Exercise objective >>
Could you give the data below again exactly, apart from the pictures?

Dataset section >>
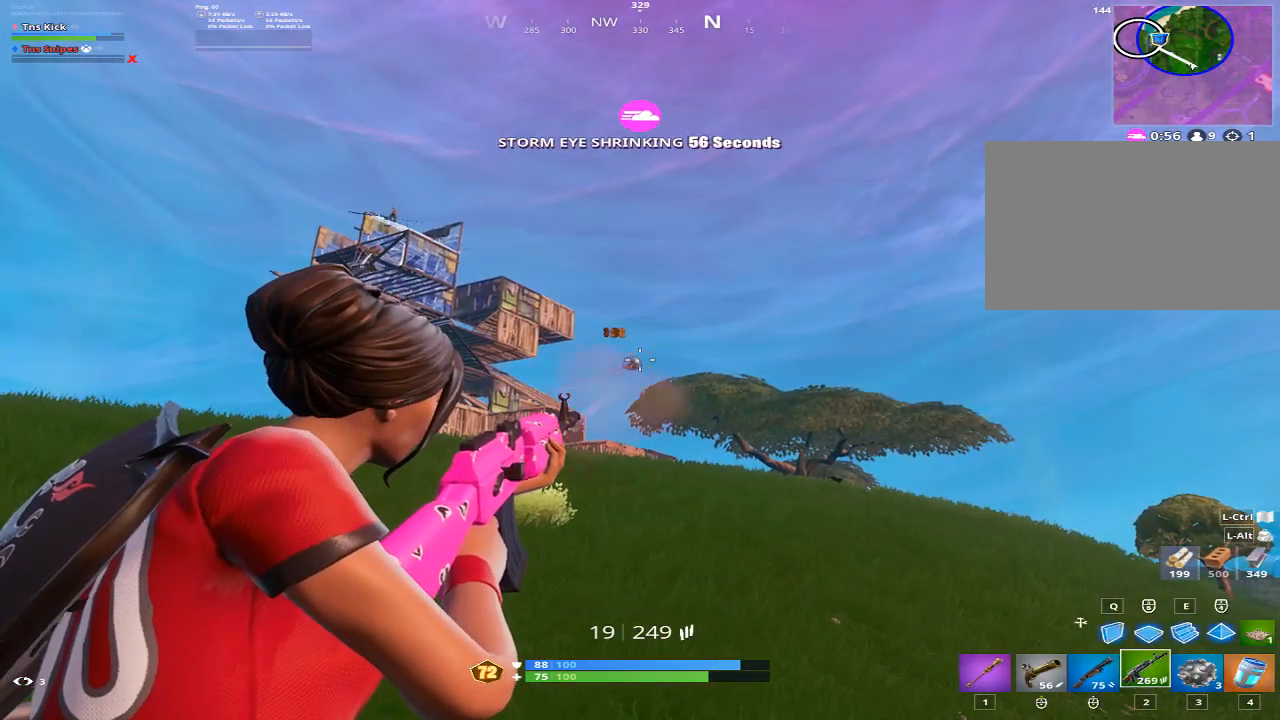
{"keys": ["w"], "mouse": ["left", "right"], "events": [[317, "w", "down"]]}
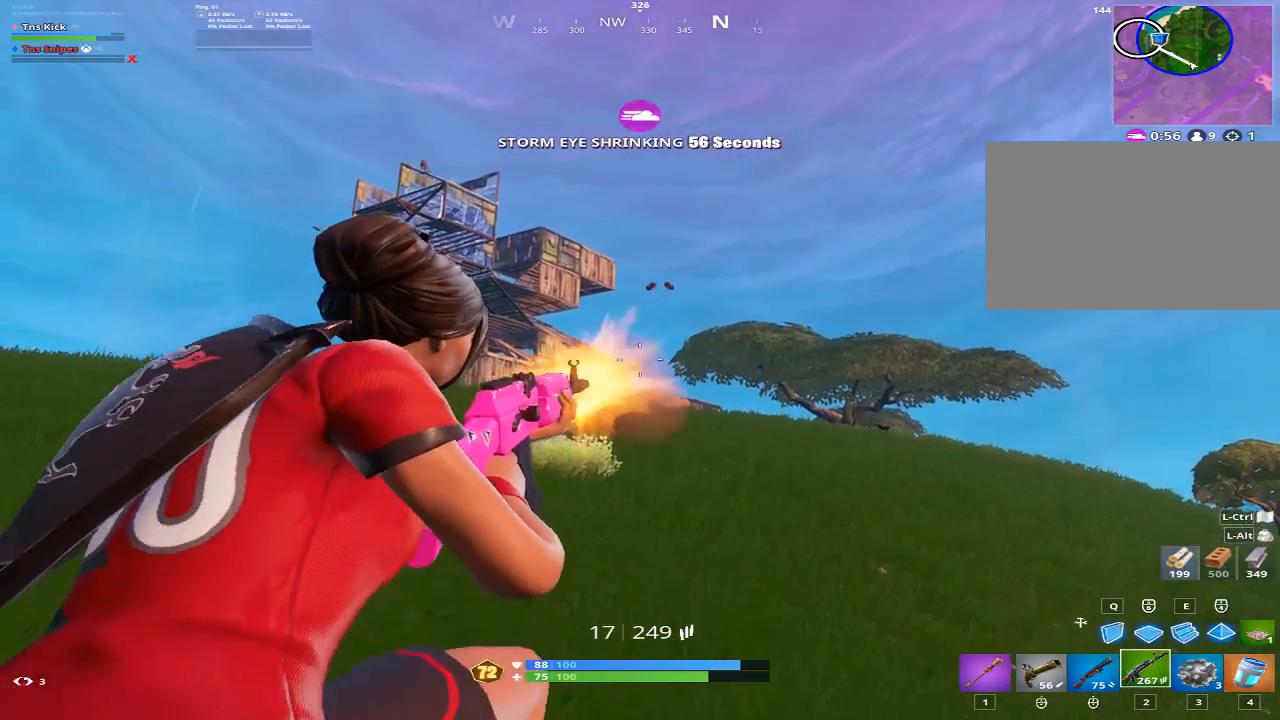
{"keys": ["w"], "mouse": [], "events": [[50, "space", "down"], [150, "f", "down"], [200, "mouse_left", "up"], [200, "mouse_right", "up"], [250, "f", "up"], [250, "space", "up"], [333, "f", "down"], [383, "f", "up"]]}
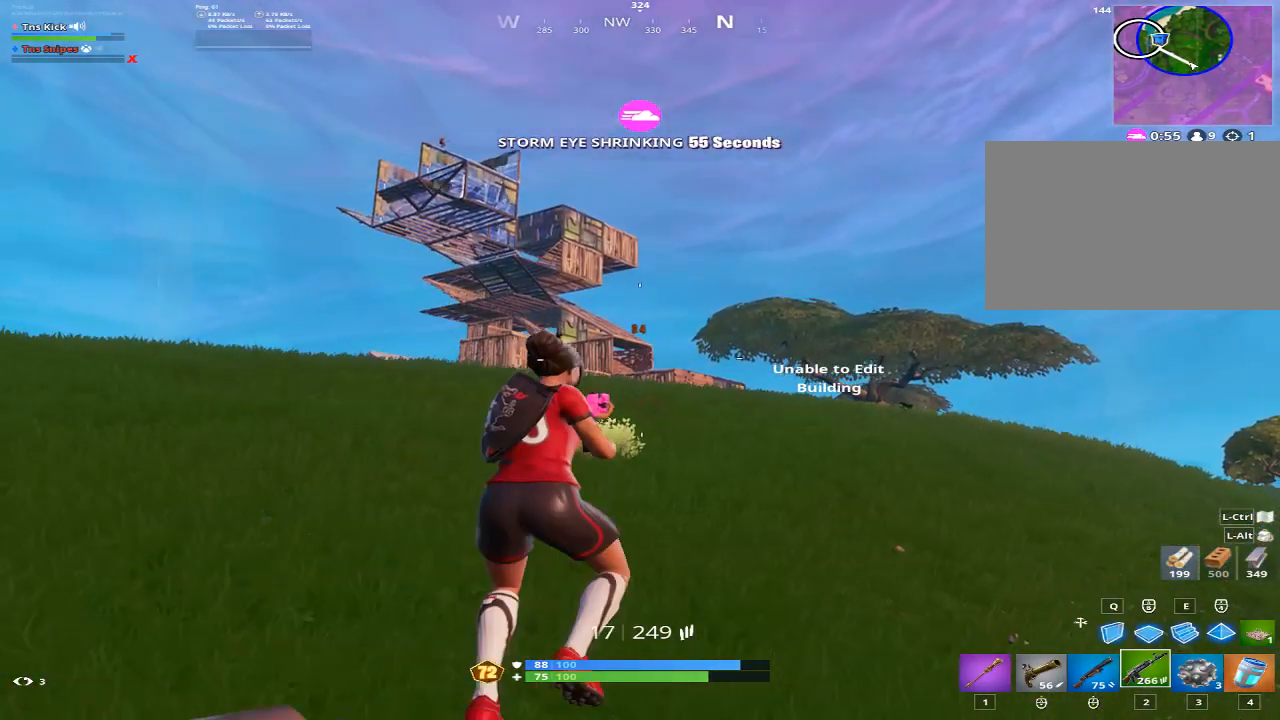
{"keys": ["space", "w"], "mouse": [], "events": [[450, "space", "down"]]}
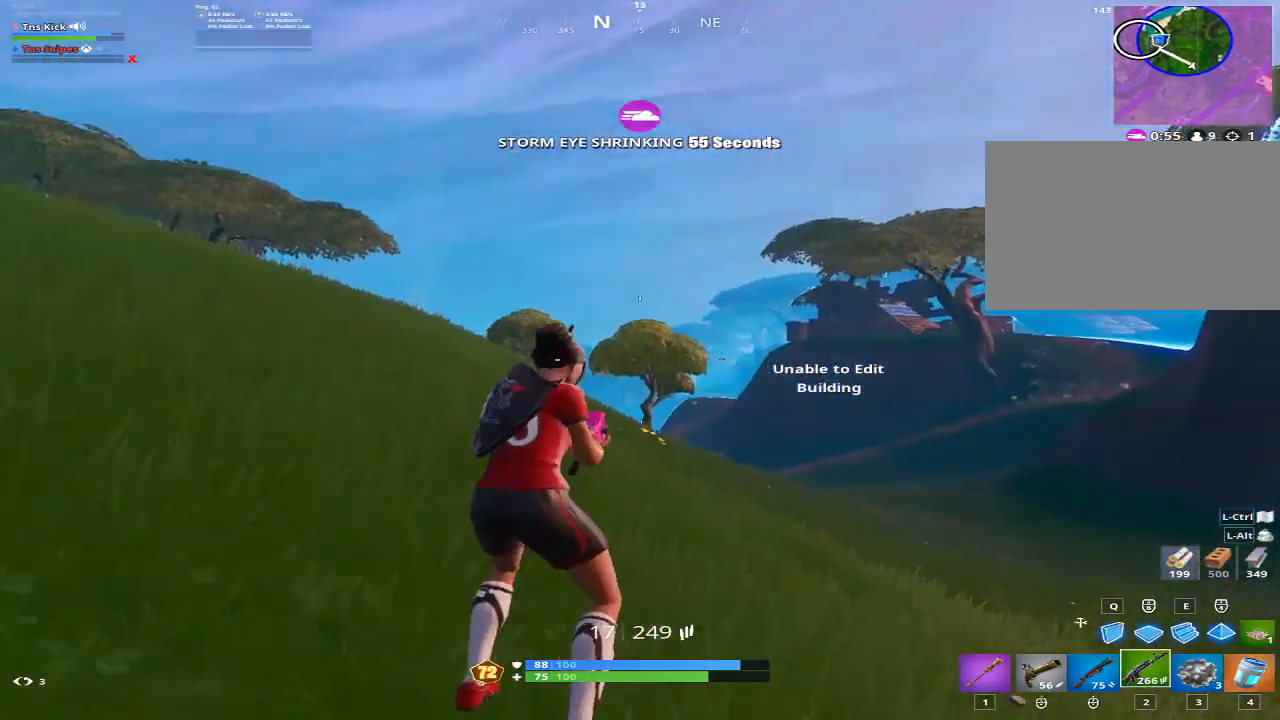
{"keys": ["a"], "mouse": [], "events": [[183, "r", "down"], [183, "space", "up"], [233, "r", "up"], [267, "a", "down"], [500, "w", "up"]]}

The completed task >>
{"keys": ["w"], "mouse": ["left", "right"], "events": [[317, "w", "down"]]}
{"keys": ["w"], "mouse": [], "events": [[50, "space", "down"], [150, "f", "down"], [200, "mouse_left", "up"], [200, "mouse_right", "up"], [250, "f", "up"], [250, "space", "up"], [333, "f", "down"], [383, "f", "up"]]}
{"keys": ["space", "w"], "mouse": [], "events": [[450, "space", "down"]]}
{"keys": ["a"], "mouse": [], "events": [[183, "r", "down"], [183, "space", "up"], [233, "r", "up"], [267, "a", "down"], [500, "w", "up"]]}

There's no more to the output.